Für eine gesunde Ernährung brauche es alles, sagt Weidmann: «Vitamine, Mineralstoffe, Kohlenhydrate, Proteine. Und zwar im richtigen Verhältnis.»
Vorsicht geboten ist bei den Zutaten. Produkte mit hohem Proteingehalt enthalten nicht per se auch wenig Kalorien. Weidmann empfiehlt darum vor dem Kauf einen Blick auf die Zutatenliste zu werfen. Wie hoch ist der Zuckeranteil? Wie viel Fett ist enthalten?

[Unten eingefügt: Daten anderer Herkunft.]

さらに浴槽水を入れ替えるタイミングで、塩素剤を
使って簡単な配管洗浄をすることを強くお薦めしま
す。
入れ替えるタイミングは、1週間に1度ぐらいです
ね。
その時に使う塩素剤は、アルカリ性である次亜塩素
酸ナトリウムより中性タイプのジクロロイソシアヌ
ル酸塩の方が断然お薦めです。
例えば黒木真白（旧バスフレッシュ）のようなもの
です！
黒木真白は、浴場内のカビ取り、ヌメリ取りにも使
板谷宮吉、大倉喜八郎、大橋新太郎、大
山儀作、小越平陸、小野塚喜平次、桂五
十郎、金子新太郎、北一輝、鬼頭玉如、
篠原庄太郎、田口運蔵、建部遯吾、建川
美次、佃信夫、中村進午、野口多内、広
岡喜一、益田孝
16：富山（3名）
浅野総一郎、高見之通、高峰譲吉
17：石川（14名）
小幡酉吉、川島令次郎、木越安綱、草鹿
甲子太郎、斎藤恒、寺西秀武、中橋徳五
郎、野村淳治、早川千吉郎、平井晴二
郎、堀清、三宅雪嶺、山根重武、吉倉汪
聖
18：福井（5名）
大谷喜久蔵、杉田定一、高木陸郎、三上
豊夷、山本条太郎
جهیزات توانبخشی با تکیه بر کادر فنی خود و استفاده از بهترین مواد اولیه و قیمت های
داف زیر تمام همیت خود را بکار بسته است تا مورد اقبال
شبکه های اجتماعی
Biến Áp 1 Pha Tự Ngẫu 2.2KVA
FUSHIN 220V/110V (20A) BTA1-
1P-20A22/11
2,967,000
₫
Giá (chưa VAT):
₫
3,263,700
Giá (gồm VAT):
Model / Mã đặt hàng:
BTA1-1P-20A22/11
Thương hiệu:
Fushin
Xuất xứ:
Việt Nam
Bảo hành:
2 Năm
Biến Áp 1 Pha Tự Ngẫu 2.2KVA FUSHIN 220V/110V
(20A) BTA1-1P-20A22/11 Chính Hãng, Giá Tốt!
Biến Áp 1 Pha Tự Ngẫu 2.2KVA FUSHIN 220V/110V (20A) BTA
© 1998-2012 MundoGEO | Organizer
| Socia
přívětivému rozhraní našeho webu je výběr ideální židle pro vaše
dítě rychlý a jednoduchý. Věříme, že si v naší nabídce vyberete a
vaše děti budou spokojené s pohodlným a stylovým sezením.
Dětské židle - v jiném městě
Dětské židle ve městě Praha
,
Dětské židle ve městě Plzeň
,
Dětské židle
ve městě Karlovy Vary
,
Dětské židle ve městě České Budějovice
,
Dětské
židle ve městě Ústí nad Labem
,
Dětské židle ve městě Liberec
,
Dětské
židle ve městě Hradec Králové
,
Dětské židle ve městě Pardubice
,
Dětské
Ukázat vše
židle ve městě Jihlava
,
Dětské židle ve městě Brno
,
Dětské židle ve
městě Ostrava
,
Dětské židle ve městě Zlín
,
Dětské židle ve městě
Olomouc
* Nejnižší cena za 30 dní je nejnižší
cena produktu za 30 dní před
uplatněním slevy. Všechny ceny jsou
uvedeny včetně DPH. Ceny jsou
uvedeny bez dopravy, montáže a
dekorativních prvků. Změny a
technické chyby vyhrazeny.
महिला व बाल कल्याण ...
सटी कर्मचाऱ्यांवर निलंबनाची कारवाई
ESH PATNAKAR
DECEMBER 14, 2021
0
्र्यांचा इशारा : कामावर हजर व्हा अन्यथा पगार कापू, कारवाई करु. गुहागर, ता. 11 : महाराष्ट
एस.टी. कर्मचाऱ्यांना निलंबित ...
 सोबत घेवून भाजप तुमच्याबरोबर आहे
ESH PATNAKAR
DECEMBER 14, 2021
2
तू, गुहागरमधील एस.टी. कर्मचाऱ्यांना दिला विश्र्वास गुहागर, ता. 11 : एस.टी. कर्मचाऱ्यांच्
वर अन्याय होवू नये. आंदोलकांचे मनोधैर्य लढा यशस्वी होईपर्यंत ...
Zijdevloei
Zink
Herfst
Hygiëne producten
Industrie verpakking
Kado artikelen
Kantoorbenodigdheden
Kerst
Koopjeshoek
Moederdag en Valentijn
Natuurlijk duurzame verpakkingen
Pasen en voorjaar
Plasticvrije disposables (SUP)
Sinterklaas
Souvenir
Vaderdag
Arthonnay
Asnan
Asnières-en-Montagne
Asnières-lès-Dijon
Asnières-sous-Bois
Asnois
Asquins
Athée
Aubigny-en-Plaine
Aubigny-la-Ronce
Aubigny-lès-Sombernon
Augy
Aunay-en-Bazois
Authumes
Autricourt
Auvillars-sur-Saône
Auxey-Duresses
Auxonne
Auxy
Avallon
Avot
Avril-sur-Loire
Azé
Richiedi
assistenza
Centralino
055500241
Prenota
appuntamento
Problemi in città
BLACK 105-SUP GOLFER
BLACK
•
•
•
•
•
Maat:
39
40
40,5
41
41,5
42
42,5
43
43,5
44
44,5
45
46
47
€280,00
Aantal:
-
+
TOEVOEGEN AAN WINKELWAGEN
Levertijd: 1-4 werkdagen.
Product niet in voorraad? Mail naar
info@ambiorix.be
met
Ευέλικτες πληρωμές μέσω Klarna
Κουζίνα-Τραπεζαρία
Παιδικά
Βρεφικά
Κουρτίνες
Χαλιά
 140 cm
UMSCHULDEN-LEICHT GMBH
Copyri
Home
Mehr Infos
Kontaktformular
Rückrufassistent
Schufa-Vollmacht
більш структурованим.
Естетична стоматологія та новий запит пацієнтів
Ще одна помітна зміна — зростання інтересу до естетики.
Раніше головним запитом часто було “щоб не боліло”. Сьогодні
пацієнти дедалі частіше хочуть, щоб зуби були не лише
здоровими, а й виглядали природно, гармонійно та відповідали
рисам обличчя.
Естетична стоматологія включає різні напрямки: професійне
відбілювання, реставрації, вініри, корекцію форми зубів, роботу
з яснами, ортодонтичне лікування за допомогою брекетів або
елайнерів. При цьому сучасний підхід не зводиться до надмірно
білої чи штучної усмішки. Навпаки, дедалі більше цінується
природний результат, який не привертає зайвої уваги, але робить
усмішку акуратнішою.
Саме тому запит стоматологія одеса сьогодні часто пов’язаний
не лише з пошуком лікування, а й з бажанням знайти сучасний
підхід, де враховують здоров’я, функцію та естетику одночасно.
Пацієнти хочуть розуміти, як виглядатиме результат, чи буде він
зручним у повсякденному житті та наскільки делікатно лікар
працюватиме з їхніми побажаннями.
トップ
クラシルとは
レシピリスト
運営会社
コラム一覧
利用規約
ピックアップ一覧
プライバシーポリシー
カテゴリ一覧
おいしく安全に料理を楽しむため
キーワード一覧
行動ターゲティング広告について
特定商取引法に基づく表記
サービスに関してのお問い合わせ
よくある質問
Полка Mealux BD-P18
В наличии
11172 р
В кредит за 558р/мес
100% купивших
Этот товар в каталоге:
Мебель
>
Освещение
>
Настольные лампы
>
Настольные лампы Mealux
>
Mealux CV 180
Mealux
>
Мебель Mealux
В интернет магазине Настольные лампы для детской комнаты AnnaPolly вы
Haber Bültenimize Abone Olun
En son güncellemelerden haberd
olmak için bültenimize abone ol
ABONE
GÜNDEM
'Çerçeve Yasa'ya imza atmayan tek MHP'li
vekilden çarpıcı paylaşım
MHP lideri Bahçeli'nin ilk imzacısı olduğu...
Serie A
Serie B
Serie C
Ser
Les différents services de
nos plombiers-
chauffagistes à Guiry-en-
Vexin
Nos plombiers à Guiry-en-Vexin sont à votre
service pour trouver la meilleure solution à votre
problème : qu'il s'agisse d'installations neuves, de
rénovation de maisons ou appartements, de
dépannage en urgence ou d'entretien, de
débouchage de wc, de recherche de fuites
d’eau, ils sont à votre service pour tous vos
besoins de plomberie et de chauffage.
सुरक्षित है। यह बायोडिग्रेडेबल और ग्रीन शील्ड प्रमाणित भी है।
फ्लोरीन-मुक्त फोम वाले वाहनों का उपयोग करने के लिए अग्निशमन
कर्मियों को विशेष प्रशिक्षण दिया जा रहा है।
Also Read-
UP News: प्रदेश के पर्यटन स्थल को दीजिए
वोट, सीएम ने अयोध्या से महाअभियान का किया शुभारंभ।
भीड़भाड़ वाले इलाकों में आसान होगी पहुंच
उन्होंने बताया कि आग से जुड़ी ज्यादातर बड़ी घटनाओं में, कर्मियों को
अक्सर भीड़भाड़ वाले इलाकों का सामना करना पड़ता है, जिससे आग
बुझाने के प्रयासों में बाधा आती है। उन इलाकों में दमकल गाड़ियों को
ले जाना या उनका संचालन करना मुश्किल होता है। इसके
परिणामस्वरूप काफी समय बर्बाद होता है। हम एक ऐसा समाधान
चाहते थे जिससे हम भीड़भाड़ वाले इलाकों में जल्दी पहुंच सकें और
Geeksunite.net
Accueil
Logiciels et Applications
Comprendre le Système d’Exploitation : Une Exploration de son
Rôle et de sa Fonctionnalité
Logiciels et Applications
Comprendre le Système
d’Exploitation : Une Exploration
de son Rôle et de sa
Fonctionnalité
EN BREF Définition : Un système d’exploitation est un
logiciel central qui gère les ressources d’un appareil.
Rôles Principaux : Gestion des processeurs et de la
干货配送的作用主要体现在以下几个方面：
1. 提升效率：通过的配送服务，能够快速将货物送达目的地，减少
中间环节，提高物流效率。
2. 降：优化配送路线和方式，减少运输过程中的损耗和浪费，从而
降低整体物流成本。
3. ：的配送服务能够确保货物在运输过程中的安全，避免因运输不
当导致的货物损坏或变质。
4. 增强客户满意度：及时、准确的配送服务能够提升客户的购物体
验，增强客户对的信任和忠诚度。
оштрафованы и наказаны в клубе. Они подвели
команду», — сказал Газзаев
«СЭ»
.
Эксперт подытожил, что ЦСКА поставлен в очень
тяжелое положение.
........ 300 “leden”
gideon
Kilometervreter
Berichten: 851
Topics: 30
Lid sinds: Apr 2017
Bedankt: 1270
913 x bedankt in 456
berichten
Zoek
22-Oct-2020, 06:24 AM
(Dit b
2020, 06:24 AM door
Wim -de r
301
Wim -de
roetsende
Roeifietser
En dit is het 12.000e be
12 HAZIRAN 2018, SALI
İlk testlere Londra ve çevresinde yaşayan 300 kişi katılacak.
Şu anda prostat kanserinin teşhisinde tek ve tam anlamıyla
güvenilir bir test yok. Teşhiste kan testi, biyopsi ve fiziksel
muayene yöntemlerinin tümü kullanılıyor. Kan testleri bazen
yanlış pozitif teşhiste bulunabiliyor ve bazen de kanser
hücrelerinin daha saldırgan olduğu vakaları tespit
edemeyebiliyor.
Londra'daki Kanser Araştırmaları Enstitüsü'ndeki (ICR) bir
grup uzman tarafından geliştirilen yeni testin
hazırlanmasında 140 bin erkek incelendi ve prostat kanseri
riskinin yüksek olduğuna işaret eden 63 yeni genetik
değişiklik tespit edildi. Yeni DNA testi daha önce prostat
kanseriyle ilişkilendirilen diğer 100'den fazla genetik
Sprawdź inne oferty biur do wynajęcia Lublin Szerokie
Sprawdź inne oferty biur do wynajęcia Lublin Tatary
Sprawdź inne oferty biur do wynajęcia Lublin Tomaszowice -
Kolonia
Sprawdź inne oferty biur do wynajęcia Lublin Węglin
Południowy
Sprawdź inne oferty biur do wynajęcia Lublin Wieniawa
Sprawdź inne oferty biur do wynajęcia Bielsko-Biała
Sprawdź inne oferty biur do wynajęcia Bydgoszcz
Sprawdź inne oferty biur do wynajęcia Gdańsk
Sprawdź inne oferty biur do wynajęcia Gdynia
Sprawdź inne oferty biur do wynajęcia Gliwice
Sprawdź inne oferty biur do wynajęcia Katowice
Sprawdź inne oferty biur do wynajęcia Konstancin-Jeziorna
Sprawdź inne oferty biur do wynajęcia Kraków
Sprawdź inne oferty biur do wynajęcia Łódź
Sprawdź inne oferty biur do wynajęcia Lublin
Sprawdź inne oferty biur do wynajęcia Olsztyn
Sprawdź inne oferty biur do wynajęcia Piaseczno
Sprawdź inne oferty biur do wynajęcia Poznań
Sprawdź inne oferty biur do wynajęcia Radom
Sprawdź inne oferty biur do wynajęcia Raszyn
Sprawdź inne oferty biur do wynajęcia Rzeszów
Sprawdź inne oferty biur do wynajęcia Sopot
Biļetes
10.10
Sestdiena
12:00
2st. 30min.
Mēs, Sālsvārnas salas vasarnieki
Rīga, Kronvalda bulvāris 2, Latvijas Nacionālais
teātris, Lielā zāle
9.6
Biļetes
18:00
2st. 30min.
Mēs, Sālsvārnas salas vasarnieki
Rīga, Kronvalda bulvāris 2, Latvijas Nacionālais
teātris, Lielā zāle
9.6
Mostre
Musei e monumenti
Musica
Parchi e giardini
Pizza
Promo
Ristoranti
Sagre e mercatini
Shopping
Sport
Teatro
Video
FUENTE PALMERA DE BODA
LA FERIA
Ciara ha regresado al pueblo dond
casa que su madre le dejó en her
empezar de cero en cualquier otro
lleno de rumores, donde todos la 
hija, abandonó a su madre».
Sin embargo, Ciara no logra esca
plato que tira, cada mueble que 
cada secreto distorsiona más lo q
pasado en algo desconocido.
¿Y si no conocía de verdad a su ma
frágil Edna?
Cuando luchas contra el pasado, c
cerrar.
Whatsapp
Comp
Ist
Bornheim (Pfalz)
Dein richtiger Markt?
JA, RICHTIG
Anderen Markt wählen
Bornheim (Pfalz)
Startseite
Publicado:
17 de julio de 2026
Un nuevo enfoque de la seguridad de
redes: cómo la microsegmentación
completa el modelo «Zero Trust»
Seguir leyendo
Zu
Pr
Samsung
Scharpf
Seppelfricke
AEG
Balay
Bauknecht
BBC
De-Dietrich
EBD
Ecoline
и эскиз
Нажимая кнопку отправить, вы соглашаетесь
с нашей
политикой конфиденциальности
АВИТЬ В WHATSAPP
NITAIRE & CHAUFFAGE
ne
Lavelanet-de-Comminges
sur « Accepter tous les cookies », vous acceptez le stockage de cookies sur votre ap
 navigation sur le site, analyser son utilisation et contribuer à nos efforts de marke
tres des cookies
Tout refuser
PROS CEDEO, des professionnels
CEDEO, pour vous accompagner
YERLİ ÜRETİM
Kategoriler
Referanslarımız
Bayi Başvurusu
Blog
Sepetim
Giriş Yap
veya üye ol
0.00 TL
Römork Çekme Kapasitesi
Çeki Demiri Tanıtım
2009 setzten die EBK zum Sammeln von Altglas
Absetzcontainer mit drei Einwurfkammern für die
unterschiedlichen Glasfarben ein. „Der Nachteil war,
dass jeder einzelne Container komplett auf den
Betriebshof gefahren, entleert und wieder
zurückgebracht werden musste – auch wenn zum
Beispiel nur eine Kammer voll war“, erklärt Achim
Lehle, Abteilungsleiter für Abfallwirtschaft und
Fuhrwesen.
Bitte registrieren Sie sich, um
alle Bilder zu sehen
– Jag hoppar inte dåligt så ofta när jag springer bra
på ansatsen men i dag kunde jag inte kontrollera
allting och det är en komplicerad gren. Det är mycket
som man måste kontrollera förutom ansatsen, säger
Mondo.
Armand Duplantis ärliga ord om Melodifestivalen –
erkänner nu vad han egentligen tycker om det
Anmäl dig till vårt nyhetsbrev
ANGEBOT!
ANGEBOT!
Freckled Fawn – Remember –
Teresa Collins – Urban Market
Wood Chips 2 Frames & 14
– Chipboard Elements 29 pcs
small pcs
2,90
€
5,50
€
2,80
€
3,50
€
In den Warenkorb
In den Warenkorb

Kritisch ist Weidmann auch beim Einsatz von kalorienarmen, künstlichen Süssungsmitteln. Zwar gelten diese nicht als gesundheitsschädigend. «Aber wenn man den Zucker einfach mit einem künstlichen Stoff ersetzt, bleibt das Süssigkeitsempfinden hoch.» Besser wäre es, dieses runterzuholen und auf natürliche Süssstoffe zu setzen. «Zum Beispiel kann ein Nature-Jogurt ganz einfach mit frischen Früchten, ein bisschen Honig oder einem Löffelchen Zucker aufgepeppt werden.»